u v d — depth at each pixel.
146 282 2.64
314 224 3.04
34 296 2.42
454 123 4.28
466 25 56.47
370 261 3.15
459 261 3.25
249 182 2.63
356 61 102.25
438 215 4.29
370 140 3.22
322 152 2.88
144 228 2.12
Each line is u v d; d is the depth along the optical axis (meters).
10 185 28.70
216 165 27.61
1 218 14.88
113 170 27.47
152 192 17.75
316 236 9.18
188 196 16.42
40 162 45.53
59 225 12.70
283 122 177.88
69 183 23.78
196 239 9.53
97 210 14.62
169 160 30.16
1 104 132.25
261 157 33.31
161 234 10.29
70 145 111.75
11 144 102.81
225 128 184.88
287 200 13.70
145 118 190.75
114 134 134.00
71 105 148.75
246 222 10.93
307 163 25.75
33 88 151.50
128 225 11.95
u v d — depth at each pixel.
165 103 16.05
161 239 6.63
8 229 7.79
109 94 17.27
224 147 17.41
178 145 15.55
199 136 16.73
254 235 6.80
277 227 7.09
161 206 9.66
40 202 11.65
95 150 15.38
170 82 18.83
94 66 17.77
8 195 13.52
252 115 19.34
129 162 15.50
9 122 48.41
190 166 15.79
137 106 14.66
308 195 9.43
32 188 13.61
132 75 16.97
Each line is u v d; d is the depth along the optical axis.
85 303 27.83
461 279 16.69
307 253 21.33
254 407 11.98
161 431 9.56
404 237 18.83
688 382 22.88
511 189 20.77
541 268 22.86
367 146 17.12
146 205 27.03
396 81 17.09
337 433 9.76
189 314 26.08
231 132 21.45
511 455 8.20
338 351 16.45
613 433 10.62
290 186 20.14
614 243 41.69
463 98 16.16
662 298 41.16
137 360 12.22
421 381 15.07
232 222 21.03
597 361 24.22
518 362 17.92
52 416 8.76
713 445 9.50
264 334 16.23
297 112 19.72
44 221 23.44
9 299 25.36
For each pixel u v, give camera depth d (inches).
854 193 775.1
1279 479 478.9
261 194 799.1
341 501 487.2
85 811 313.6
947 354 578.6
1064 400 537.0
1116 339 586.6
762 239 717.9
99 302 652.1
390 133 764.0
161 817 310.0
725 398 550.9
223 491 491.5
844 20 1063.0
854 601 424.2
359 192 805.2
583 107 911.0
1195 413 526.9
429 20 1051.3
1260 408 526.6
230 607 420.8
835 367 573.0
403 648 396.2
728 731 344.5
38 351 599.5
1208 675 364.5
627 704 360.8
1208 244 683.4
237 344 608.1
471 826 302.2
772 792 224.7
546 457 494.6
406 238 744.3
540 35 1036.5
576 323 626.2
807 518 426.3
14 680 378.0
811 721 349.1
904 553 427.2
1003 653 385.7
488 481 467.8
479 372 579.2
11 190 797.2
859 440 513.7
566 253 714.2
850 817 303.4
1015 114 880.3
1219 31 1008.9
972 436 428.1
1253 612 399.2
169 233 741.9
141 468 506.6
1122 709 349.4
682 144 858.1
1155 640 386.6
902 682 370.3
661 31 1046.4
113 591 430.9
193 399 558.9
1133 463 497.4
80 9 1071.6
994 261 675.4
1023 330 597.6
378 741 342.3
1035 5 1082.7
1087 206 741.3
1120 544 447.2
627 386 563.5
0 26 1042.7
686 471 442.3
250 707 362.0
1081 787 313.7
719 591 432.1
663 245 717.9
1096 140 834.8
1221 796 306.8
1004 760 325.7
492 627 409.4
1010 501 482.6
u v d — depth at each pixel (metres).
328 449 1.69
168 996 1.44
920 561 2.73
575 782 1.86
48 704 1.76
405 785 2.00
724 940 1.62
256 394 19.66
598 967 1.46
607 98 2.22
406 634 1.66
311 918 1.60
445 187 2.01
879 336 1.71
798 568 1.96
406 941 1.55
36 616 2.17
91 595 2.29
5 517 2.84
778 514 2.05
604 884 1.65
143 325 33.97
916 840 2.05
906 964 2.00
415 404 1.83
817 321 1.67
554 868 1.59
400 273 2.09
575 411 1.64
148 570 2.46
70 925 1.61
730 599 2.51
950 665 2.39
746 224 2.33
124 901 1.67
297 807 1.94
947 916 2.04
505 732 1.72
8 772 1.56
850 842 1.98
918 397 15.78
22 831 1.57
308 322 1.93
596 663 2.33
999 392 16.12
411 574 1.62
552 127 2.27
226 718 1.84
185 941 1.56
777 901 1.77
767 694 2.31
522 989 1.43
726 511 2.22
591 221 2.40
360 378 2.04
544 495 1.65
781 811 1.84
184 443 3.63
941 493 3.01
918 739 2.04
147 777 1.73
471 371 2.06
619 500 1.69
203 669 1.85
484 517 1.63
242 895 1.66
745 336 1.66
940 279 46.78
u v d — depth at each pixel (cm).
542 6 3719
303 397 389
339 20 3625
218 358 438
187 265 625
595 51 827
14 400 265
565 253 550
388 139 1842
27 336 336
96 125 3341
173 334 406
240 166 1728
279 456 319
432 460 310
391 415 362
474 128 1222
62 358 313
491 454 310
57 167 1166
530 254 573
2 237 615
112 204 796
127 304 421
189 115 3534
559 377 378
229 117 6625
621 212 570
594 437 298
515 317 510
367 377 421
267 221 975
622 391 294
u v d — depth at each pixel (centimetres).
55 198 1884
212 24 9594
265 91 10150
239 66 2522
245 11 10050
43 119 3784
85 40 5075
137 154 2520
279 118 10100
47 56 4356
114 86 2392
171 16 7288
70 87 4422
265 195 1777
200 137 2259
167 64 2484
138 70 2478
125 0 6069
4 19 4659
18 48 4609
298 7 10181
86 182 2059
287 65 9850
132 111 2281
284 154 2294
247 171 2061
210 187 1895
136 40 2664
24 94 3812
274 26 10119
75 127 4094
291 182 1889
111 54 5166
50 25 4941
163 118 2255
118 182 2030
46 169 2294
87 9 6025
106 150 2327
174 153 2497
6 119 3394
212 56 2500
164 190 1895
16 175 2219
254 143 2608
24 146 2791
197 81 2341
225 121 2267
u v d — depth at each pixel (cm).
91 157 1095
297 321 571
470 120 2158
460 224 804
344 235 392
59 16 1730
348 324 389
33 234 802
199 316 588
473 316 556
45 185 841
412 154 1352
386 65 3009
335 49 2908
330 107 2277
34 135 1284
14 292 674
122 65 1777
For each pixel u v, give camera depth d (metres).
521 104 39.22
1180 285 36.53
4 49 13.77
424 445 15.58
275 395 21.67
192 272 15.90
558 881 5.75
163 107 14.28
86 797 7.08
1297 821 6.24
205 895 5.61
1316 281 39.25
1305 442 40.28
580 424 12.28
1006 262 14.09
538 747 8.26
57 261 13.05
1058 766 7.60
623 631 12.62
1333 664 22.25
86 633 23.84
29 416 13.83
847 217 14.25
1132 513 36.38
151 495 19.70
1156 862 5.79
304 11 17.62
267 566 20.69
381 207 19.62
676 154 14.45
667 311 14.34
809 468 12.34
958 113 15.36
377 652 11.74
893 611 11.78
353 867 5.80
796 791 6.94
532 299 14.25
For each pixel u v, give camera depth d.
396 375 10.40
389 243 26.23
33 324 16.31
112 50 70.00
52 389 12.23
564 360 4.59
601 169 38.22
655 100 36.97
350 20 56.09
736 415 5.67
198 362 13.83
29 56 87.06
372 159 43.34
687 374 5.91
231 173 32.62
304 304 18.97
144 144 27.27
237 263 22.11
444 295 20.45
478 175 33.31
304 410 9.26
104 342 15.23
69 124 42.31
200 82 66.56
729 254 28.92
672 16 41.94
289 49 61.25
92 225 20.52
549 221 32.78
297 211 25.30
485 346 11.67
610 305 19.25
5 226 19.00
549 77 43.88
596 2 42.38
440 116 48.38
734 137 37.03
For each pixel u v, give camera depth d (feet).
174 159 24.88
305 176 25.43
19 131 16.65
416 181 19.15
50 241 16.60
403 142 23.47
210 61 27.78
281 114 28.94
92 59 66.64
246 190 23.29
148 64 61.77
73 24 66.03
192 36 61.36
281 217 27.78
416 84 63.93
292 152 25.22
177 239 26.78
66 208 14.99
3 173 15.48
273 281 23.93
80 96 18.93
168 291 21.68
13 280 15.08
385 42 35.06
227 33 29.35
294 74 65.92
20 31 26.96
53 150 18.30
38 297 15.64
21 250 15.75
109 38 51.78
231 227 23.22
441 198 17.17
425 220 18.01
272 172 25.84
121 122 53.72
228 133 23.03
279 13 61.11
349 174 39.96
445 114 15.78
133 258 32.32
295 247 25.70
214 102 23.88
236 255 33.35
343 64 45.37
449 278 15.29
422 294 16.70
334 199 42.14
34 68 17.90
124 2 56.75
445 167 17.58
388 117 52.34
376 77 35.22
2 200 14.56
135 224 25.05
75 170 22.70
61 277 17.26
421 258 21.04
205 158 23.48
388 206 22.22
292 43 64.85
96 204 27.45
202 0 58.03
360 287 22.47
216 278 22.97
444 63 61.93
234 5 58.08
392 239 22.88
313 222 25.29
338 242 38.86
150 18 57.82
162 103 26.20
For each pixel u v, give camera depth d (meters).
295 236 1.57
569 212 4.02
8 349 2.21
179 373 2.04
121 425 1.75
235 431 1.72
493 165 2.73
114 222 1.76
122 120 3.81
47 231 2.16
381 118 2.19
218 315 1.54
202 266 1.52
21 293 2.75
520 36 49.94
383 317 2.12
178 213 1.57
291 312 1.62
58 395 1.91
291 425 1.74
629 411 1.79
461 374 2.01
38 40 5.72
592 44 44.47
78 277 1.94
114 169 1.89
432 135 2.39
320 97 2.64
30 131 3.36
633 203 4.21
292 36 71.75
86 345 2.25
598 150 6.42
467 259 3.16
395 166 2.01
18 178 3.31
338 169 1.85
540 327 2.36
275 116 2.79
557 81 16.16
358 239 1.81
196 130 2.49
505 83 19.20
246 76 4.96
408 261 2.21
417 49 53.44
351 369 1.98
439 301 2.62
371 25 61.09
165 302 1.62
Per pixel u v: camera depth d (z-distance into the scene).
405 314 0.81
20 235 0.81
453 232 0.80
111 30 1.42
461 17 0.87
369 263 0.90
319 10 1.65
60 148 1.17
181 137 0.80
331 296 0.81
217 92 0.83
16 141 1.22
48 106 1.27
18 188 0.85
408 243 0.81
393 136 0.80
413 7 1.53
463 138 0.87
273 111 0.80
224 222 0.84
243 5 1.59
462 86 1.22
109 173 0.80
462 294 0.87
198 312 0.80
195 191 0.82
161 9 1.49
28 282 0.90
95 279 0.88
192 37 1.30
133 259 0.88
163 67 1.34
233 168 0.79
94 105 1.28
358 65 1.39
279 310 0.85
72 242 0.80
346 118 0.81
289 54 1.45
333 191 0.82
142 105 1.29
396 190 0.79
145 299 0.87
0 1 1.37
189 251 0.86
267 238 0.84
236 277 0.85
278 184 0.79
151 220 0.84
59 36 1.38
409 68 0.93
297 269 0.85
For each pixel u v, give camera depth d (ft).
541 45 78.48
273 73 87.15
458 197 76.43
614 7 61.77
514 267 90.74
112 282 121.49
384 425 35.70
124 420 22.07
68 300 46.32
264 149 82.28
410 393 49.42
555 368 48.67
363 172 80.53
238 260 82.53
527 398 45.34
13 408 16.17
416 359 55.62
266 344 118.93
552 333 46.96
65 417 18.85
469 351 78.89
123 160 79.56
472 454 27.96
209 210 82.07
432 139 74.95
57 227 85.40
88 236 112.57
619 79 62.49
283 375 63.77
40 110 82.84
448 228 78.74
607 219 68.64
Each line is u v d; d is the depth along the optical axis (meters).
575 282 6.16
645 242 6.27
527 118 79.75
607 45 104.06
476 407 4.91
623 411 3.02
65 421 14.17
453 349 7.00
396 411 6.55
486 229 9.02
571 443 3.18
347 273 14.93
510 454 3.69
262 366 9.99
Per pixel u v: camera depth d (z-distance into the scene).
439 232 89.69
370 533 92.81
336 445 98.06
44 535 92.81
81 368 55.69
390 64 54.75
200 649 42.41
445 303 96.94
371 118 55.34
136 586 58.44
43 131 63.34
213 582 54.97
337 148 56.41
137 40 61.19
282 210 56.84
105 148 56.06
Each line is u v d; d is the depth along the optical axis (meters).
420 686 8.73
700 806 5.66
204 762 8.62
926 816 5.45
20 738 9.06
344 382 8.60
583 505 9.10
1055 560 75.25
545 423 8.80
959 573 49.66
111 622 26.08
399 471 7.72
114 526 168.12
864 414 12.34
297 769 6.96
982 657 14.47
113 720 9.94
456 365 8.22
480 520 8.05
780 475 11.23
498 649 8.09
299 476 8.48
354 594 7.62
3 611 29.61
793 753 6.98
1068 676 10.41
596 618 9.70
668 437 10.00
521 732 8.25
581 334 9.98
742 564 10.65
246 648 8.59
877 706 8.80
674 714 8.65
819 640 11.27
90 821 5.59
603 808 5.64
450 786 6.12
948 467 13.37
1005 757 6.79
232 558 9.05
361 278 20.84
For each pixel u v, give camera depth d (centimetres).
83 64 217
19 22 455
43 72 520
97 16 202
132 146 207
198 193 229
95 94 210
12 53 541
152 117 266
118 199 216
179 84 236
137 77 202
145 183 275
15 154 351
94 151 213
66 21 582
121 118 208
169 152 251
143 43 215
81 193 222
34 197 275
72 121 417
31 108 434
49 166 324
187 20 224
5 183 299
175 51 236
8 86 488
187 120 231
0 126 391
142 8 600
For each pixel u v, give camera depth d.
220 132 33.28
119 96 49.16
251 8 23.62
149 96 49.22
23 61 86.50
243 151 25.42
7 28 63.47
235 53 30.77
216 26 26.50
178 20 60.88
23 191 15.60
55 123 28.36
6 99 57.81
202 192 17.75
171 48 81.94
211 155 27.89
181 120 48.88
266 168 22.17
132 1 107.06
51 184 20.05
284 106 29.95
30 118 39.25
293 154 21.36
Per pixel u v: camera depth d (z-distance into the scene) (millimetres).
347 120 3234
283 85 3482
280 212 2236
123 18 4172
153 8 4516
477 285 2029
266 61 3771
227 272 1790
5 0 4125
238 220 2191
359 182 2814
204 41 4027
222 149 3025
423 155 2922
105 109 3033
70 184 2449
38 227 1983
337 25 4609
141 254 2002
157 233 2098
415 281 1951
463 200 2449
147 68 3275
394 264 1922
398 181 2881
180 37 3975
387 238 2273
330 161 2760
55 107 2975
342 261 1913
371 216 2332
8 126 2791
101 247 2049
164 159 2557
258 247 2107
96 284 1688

= = = =

**Aim of the task:** All that belongs in the answer is the run of lines above from the line containing "167 64 2484" through the line containing "57 261 13.05", exactly as written.

**Response below:**
167 64 2484
138 70 2478
125 0 6069
4 19 4659
18 48 4609
298 7 10181
86 182 2059
287 65 9850
132 111 2281
284 154 2294
247 171 2061
210 187 1895
136 40 2664
24 94 3812
274 26 10119
75 127 4094
291 182 1889
111 54 5166
50 25 4941
163 118 2255
118 182 2030
46 169 2294
87 9 6025
106 150 2327
174 153 2497
6 119 3394
212 56 2500
164 190 1895
16 175 2219
254 143 2608
24 146 2791
197 81 2341
225 121 2267
u v d — depth at each pixel (cm).
91 157 1095
297 321 571
470 120 2158
460 224 804
344 235 392
59 16 1730
348 324 389
33 234 802
199 316 588
473 316 556
45 185 841
412 154 1352
386 65 3009
335 49 2908
330 107 2277
34 135 1284
14 292 674
122 65 1777
For each pixel u v, give camera depth d (metres).
521 104 39.22
1180 285 36.53
4 49 13.77
424 445 15.58
275 395 21.67
192 272 15.90
558 881 5.75
163 107 14.28
86 797 7.08
1297 821 6.24
205 895 5.61
1316 281 39.25
1305 442 40.28
580 424 12.28
1006 262 14.09
538 747 8.26
57 261 13.05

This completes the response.